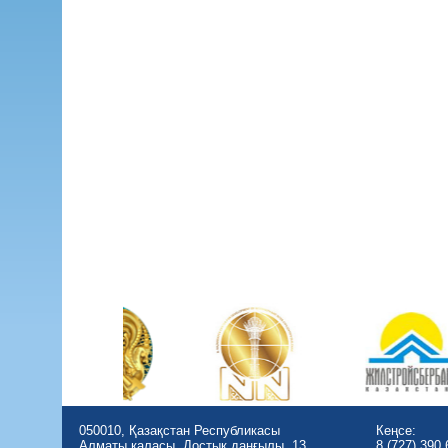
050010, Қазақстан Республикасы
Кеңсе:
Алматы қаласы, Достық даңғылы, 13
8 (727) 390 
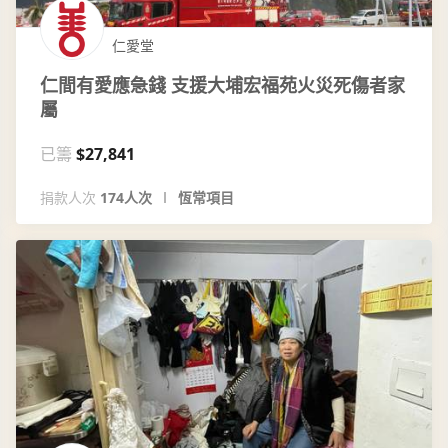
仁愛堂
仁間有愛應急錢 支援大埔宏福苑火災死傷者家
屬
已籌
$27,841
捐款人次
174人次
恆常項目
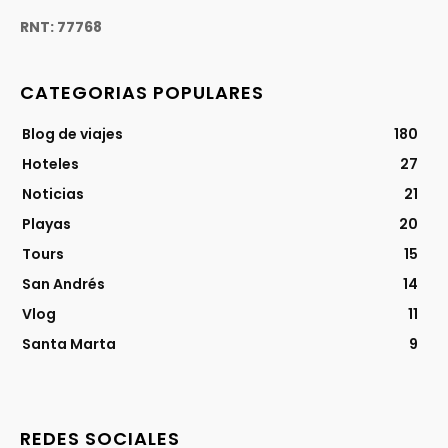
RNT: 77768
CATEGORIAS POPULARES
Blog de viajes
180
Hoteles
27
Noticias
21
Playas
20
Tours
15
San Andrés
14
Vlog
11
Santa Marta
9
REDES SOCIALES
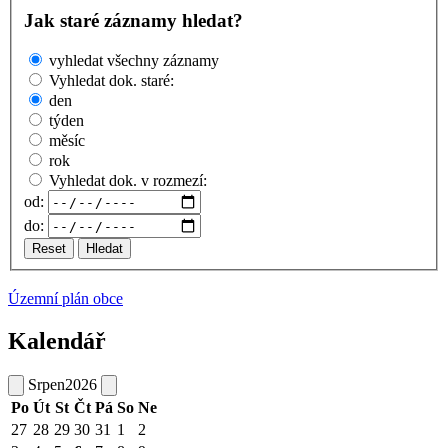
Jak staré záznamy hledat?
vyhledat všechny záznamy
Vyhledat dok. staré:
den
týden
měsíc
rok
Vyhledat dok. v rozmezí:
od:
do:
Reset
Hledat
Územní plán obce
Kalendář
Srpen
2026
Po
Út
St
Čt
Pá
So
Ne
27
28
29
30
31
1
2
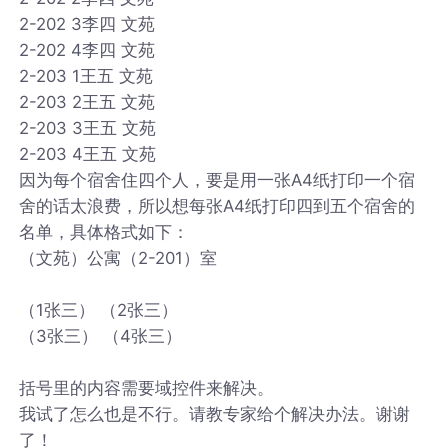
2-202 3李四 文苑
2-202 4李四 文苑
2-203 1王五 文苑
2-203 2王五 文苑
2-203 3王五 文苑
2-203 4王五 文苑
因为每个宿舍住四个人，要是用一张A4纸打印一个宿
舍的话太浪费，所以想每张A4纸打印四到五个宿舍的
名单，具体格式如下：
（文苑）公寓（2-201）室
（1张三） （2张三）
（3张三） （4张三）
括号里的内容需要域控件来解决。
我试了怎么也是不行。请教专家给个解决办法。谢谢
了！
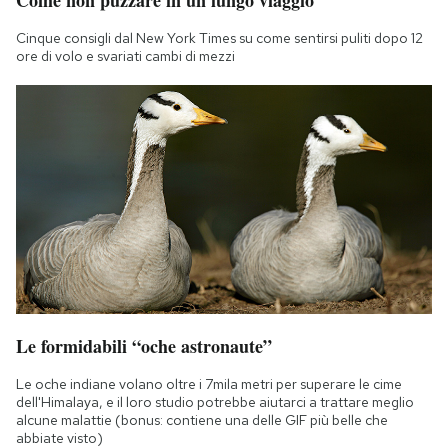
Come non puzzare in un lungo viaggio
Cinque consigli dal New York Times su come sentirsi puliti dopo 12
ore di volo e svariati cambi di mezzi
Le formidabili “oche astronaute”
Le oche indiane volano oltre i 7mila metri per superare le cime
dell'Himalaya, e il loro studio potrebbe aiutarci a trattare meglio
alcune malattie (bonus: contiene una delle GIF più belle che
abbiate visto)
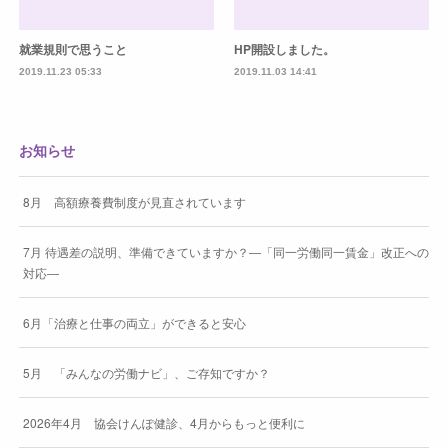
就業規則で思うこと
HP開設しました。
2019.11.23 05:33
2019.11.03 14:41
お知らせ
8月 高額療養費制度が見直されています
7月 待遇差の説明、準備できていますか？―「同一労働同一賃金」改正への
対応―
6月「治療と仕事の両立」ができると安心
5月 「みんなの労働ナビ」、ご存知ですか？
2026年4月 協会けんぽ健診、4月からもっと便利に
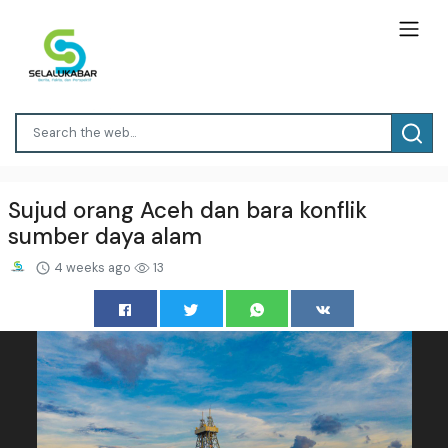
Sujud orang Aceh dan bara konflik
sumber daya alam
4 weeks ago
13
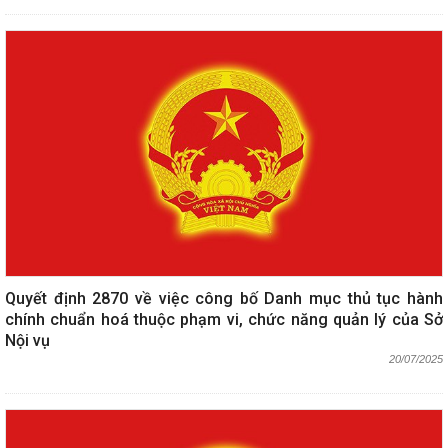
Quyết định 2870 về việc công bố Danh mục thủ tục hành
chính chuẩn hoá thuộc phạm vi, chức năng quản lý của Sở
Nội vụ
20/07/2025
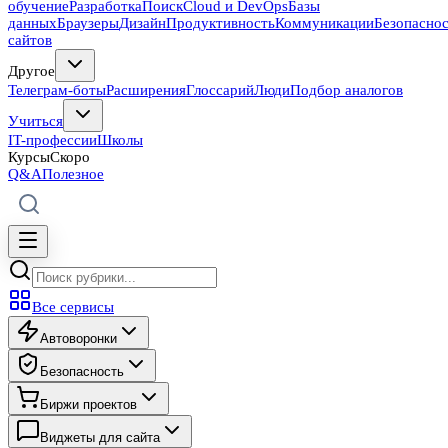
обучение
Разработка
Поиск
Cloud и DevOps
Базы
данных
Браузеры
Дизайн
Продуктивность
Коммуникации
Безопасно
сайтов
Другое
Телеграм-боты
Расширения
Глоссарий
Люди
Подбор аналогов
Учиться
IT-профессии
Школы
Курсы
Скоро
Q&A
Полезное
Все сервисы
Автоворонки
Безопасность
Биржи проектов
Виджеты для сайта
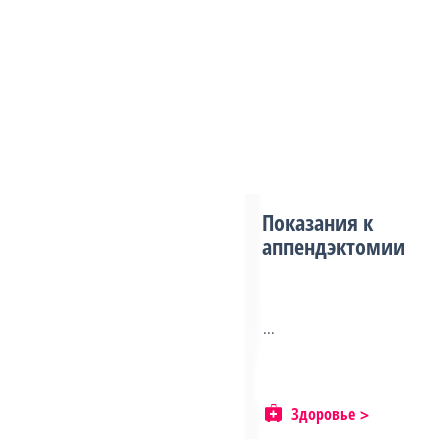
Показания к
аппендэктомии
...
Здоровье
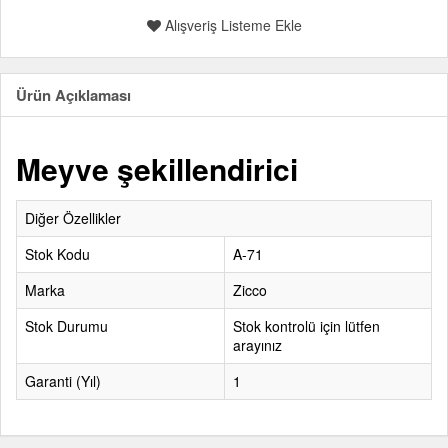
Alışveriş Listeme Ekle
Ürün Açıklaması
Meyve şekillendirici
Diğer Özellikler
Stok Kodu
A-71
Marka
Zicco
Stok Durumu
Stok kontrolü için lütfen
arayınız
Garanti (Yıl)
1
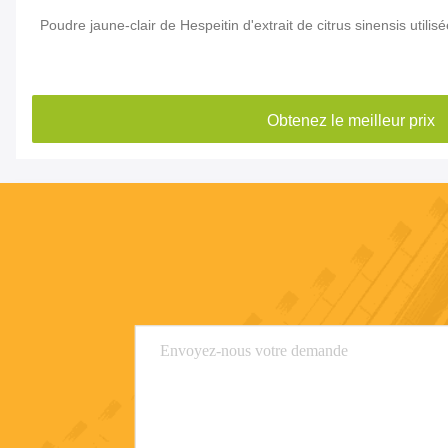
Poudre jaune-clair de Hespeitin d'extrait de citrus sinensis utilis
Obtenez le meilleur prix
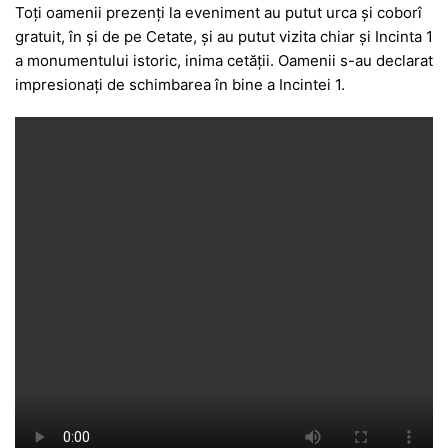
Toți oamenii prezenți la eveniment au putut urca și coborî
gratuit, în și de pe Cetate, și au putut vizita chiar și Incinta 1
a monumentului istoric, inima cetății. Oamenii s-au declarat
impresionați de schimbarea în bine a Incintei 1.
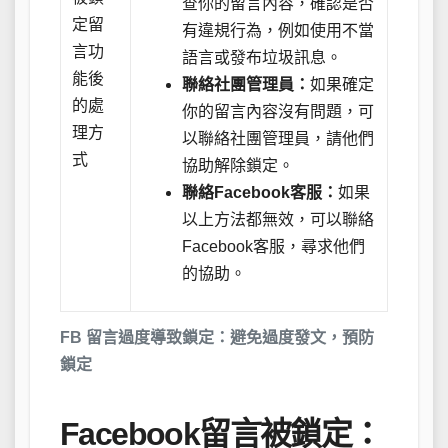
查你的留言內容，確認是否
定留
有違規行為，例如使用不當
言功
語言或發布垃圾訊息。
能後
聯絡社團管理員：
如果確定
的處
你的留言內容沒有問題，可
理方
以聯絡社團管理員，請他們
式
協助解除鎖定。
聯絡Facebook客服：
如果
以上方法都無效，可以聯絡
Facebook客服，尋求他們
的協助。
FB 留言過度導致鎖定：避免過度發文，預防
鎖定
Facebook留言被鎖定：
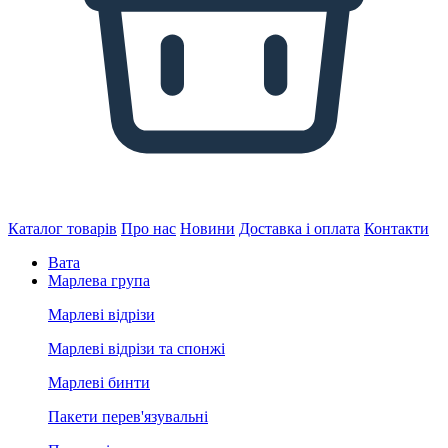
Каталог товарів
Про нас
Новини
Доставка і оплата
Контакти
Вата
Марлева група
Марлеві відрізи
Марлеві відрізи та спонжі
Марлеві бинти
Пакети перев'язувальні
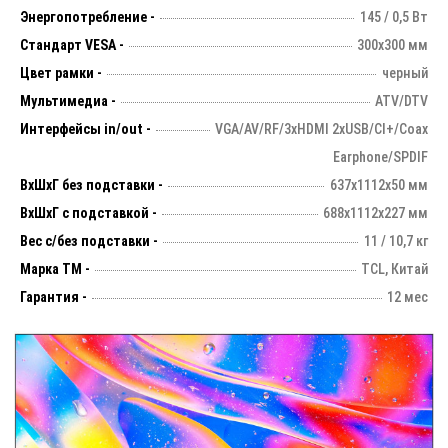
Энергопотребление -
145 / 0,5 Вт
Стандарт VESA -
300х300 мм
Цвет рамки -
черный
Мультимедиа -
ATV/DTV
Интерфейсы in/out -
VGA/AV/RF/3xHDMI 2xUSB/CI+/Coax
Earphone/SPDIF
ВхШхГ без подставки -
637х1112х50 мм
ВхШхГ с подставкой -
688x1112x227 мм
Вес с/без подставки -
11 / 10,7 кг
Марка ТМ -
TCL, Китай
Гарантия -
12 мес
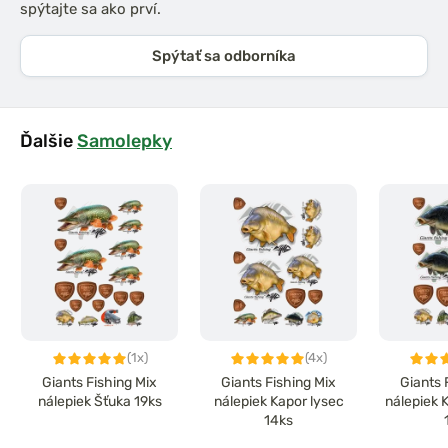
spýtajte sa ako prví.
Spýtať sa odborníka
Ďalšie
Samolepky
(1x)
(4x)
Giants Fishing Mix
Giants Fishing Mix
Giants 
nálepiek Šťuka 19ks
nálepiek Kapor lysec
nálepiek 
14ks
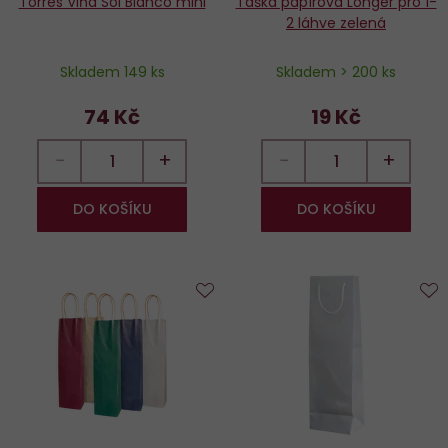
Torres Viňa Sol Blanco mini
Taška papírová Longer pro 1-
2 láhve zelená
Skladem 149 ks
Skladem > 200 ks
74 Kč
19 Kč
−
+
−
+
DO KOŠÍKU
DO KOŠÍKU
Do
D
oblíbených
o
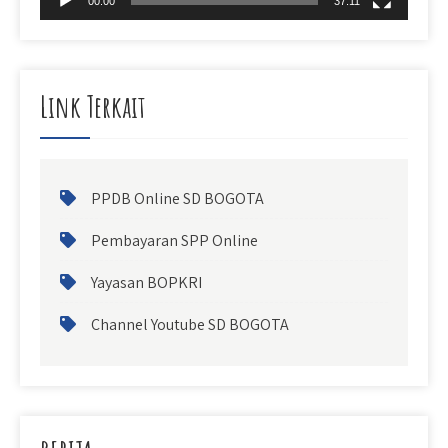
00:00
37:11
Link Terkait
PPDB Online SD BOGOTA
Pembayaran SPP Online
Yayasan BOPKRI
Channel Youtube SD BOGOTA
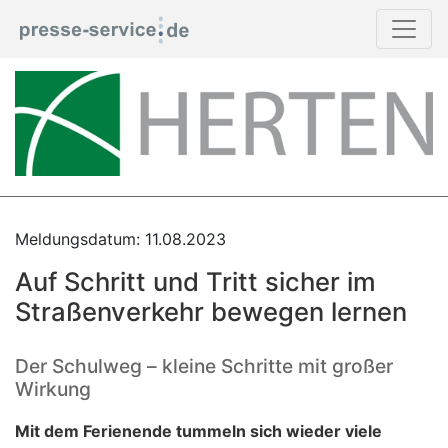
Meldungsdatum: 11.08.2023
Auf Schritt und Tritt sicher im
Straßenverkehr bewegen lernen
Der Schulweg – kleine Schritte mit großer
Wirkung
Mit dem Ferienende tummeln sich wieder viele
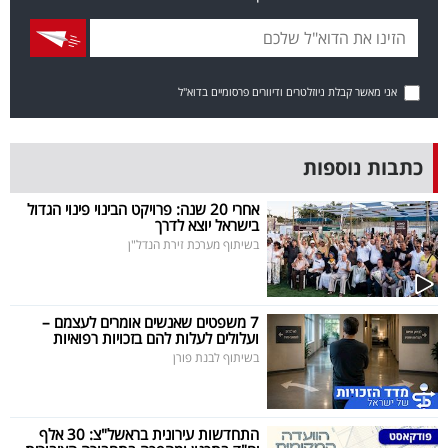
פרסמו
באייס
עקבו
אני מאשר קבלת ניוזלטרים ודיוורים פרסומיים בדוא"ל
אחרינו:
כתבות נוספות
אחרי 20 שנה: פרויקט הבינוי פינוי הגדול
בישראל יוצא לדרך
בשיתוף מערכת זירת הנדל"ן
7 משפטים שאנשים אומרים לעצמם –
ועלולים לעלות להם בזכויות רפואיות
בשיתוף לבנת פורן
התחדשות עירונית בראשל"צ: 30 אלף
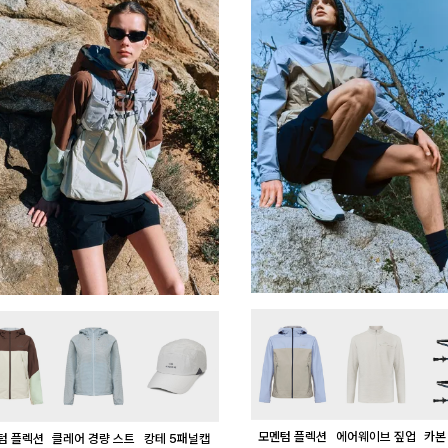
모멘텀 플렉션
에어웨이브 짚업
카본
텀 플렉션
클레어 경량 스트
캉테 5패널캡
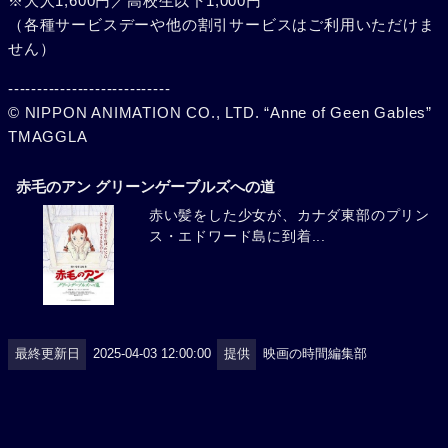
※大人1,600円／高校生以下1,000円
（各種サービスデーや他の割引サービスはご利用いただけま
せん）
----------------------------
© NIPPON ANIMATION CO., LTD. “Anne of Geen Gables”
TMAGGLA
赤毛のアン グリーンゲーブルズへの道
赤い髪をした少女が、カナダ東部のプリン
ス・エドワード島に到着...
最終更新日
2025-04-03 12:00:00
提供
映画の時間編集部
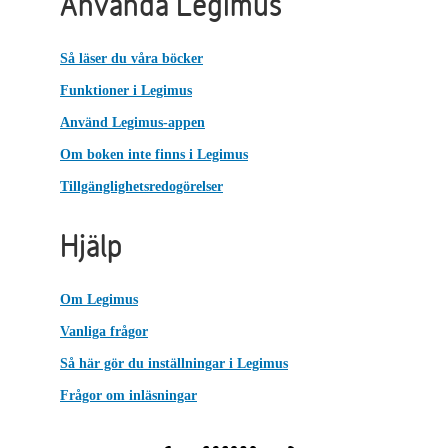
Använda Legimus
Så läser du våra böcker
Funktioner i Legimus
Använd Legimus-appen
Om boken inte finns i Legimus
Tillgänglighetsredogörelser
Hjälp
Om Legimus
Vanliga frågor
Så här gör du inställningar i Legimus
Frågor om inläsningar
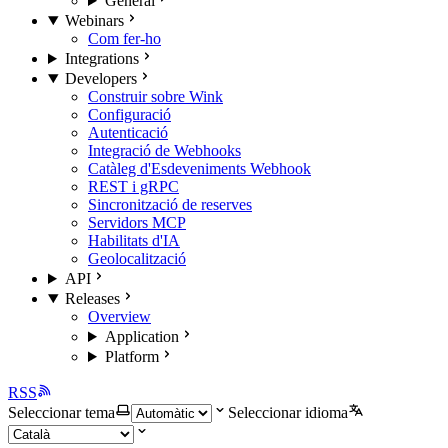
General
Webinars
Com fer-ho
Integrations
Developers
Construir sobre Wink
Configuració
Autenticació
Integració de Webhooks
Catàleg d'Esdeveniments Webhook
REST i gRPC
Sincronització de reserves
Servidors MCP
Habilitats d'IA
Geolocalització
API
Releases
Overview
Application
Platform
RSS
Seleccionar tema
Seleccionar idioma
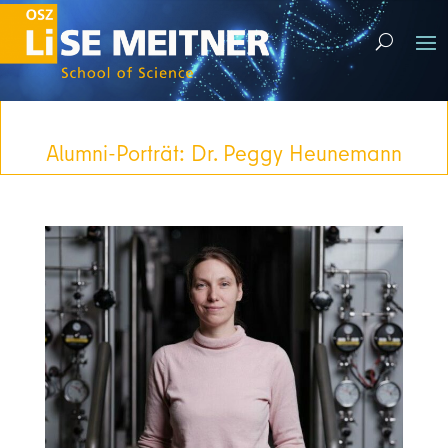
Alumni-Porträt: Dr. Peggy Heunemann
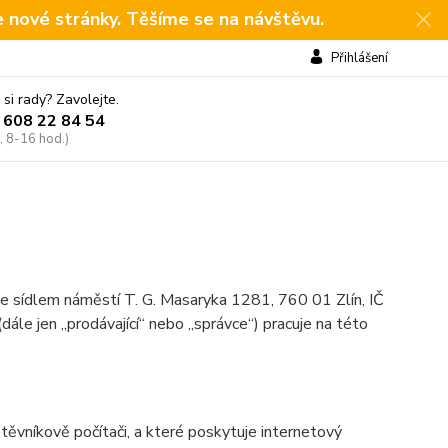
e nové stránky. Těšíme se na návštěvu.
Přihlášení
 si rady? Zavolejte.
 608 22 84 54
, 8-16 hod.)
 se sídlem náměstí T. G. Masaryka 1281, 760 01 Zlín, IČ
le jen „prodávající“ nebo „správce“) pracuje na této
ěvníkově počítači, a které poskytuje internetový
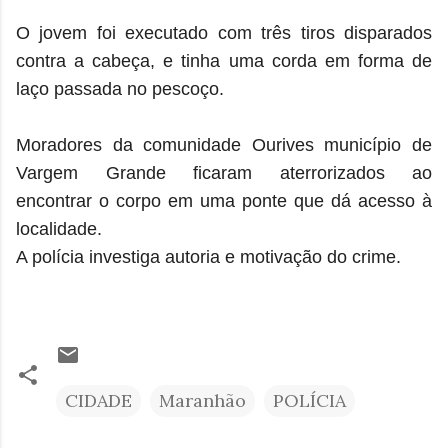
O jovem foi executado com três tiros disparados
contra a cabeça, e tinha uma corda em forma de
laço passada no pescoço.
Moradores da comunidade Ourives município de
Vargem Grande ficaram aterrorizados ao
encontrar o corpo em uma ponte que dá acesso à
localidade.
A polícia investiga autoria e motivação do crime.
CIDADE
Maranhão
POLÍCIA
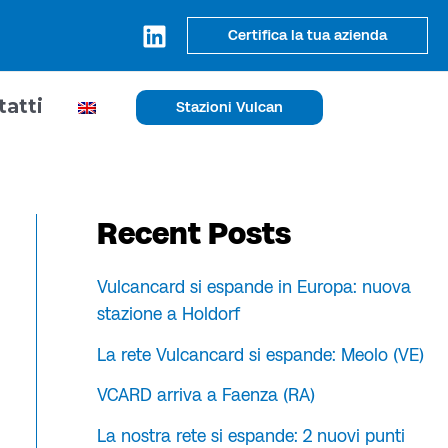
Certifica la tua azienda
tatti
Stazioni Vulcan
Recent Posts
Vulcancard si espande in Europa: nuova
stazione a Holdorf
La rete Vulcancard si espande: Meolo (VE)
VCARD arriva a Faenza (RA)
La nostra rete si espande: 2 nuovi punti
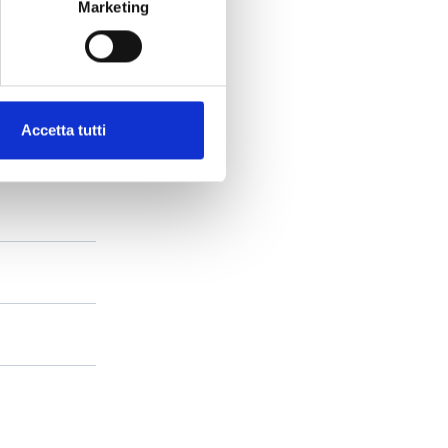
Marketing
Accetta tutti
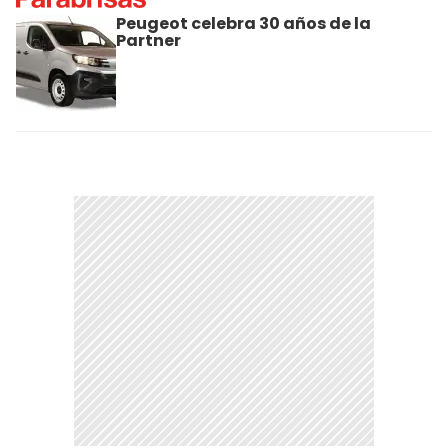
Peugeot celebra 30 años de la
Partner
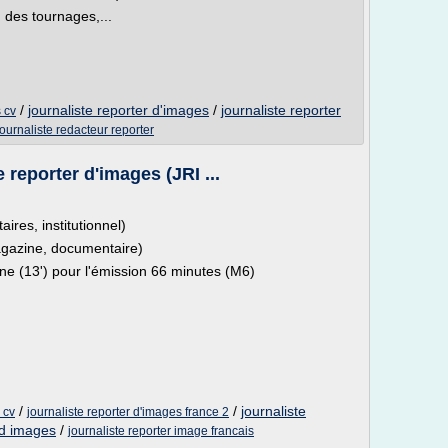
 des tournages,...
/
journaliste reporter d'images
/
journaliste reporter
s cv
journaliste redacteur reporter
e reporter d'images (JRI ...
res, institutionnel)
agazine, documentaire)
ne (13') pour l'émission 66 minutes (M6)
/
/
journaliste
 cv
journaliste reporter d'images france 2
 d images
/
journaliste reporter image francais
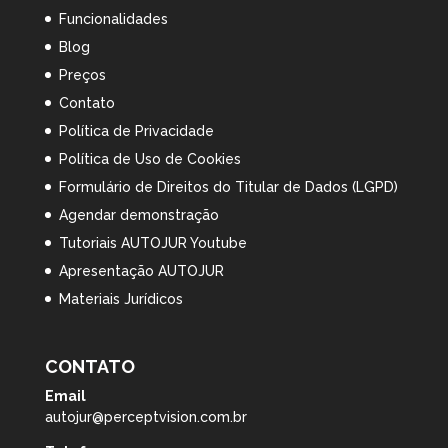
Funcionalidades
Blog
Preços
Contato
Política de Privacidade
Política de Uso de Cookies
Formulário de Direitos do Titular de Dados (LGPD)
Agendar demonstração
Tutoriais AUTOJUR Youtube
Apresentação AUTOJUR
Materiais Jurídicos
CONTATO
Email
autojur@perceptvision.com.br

■ **WORK TASK**
The answer should consist only of the lines from the one with "des tournages,..." through the last line of the material above, copied exactly, with no pictures.

■ **TASK OUTPUT**
 des tournages,...
/
journaliste reporter d'images
/
journaliste reporter
s cv
journaliste redacteur reporter
e reporter d'images (JRI ...
res, institutionnel)
agazine, documentaire)
ne (13') pour l'émission 66 minutes (M6)
/
/
journaliste
 cv
journaliste reporter d'images france 2
 d images
/
journaliste reporter image francais
Funcionalidades
Blog
Preços
Contato
Política de Privacidade
Política de Uso de Cookies
Formulário de Direitos do Titular de Dados (LGPD)
Agendar demonstração
Tutoriais AUTOJUR Youtube
Apresentação AUTOJUR
Materiais Jurídicos
CONTATO
Email
autojur@perceptvision.com.br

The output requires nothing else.